This module serves as a foundation for many of the later modules. Estimates and sample variances of allele frequencies, Hardy-Weinberg and linkage disequilibrium, characterization of population structure with F-statistics. Relationship estimation. Statistical genetic aspects of forensic science and association mapping. Concepts illustrated with R exercises. Background reading: Holsinger, K. and Weir, B.S. 2009. Genetics in geographically structured populations: defining, estimating, and interpreting Fst . Nature Reviews Genetics 10:639-650. Weir, B.S. and Laurie, C.C. 2011. Characterizing allelic association in the genome era. Genetics Research 92:461-470.

**M8**: Quantitative Genetics

Quantitative Genetics is the analysis of complex characters where both genetic and environment factors contribute to trait variation. Since this includes most traits of interest, such as disease susceptibility, crop yield, and all microarray data, a working knowledge of quantitative genetics is critical in diverse fields from plant and animal breeding, human genetics, genomics, to ecology and evolutionary biology. The course will cover the basics of quantitative genetics including: Fishers variance decomposition, covariance between relatives, heritability, inbreeding and crossbreeding, and response to selection. Also an introduction to advanced topics such as: Mixed Models, BLUP, QTL mapping; correlated characters; and the multivariate response to selection. Background reading: Lynch, M. and Walsh, B. 1998. Genetics and analysis of quantitative traits. Sinauer Associates.

**M9**: MCMC for Genetics

This module examines the use of Bayesian Statistics and Markov chain Monte Carlo methods in modern analyses of genetic data. It assumes a solid foundation in basic statistics and the concept of likelihood as well as some population genetics. A basic familiarity with the R statistical package, or other computing language, will be helpful. The first day includes an introduction to Bayesian statistics, Monte Carlo, and MCMC. Mathematical concepts covered include expectation, laws of large numbers, and ergodic and time-reversible Markov chains. Algorithms include the Metropolis-Hastings algorithm and Gibbs sampling.
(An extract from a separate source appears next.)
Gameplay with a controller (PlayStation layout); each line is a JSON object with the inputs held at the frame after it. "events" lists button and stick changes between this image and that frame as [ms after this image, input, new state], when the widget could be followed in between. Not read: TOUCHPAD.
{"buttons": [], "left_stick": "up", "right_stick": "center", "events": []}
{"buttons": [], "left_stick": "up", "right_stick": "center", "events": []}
Some mathematical detail is given; however, there is considerable emphasis on concepts and practical issues arising in applications. Mathematical ideas are illustrated with simple examples and reinforced with a computer practical using the R statistical language. With that background, two applications of MCMC are investigated in detail: inference of population structure (using the program STRUCTURE) and haplotype inference (using the program PHASE). Computer practicals using both programs are included. Further topics include the use of MCMC in model evaluation and model checking, strategies for assessing MCMC convergence and diagnosing MCMC mixing problems, importance sampling, and Metropolis-coupled MCMC. Software used: R, STRUCTURE, PHASE. Background reading: Shoemaker, J.S., Painter, I.S. and Weir, B.S. (1999). Bayesian statistics in genetics. Trends in Genetics 15:354-358. Beaumont, M.A. and Rannala, B. (2004). The Bayesian revolution in genetics. Nature Reviews Genetics 5:251-261. Gilks, W.R., Richardson, S. and Spiegelhalter, D.J. (1996). "Markov Chain Monte Carlo in Practice." Chapman and Hall.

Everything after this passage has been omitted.